-- Start of DOCUMENT PASSAGE --

11.4 DPO: Direct Preference Optimization

In Section 11.3, we introduced the PPO algorithm in detail — it requires training a Critic model to estimate the advantage function, and relies on online sampling and a reward model. This makes PPO's training pipeline complex and resource-intensive.

DPO (Direct Preference Optimization) [1] proposes an entirely new approach: directly optimize the policy from human preference data, without a reward model, without a Critic, without online sampling — cleverly transforming the RL problem into a simple supervised learning problem.

2.1 DPO's Core Insight

DPO [1] is an algorithm proposed by the Stanford team in 2023. Its core insight can be summarized in one sentence:

Since the ultimate goal of RLHF is to make the model's output distribution conform to human preferences, can we skip the two-step process of "train reward model → optimize with PPO" and directly optimize the policy from preference data?

The answer is — yes! DPO proves through an elegant mathematical derivation that the optimal policy of RLHF can be expressed in a closed-form solution, thereby transforming the RL problem into a simple supervised learning problem.

2.2 Mathematical Derivation: From RLHF to DPO

This derivation is the most elegant part of the DPO paper; let's unfold it step by step.

Step 1: RLHF Optimization Objective

The standard RLHF optimization objective is:

$$\underset{{\pi }_{\theta }}{\max }{\mathbb{E}}_{x\sim \mathcal{D}}{\mathbb{E}}_{y\sim {\pi }_{\theta }(\cdot |x)}\left[r(x,y)\right]-\beta \cdot D_{KL}\left({\pi }_{\theta }(\cdot |x)\Vert {\pi }_{ref}(\cdot |x)\right)$$

Where $r(x,y)$ is the reward model's output, and $\beta$ controls the KL constraint strength.

Step 2: Derive the Closed-Form Solution for the Optimal Policy

Solving the above objective (using variational calculus), we can obtain the closed-form expression for the optimal policy:

$${\pi }^{\ast }(y|x)=\frac{1}{Z(x)}{\pi }_{ref}(y|x)\exp \left(\frac{r(x,y)}{\beta }\right)$$

Where $Z(x)={\sum }_y{\pi }_{ref}(y|x)\exp \left(\frac{r(x,y)}{\beta }\right)$ is the partition function (normalization constant).

Term-by-term interpretation:

• ${\pi }_{ref}(y|x)$: probability of the reference policy (SFT model) — the optimal policy takes the SFT policy as a "prior"

-- End of DOCUMENT PASSAGE --

▸ WHAT YOU WILL DO
Please say which team proposed DPO, and in what year, according to the DPO section. The entries have no connection to the DPO section.

-- Start of RAW DATA --

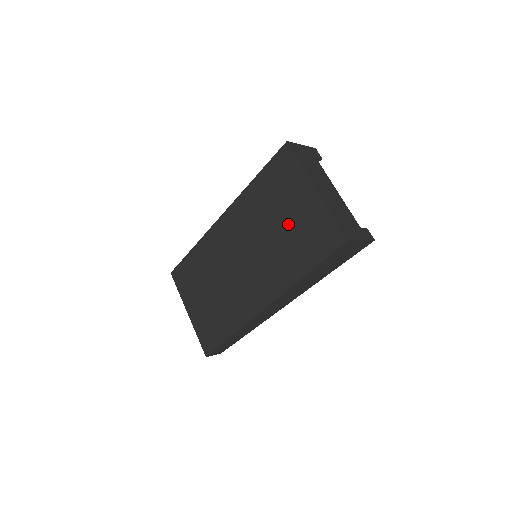
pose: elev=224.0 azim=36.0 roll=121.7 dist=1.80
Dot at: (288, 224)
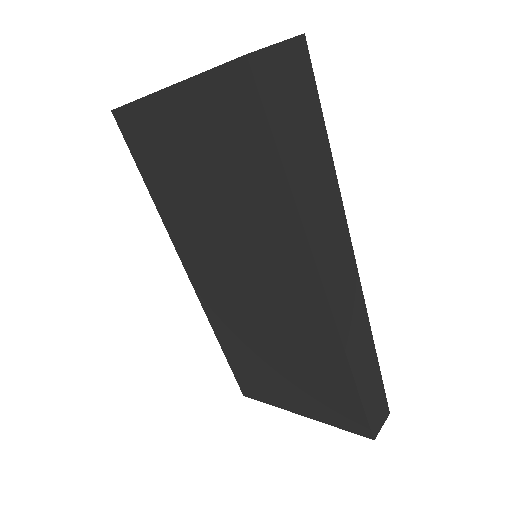
Dot at: (207, 167)
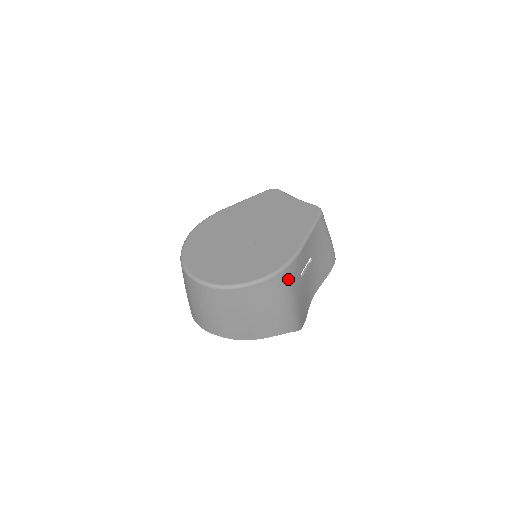
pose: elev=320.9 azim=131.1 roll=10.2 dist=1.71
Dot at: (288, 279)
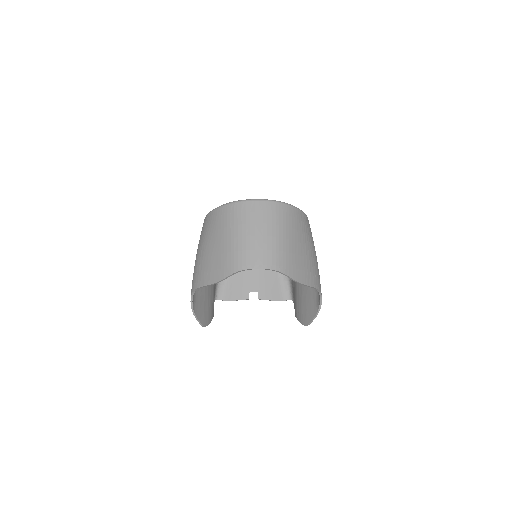
Dot at: occluded
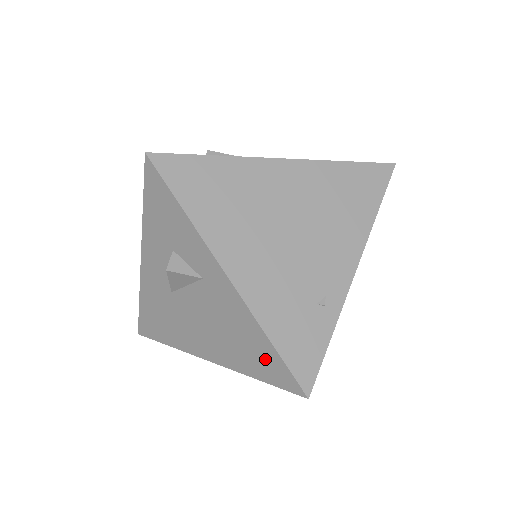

-- End of RAW DATA --

▸ RESULT FOR THIS EXERCISE
The Stanford team proposed it in 2023.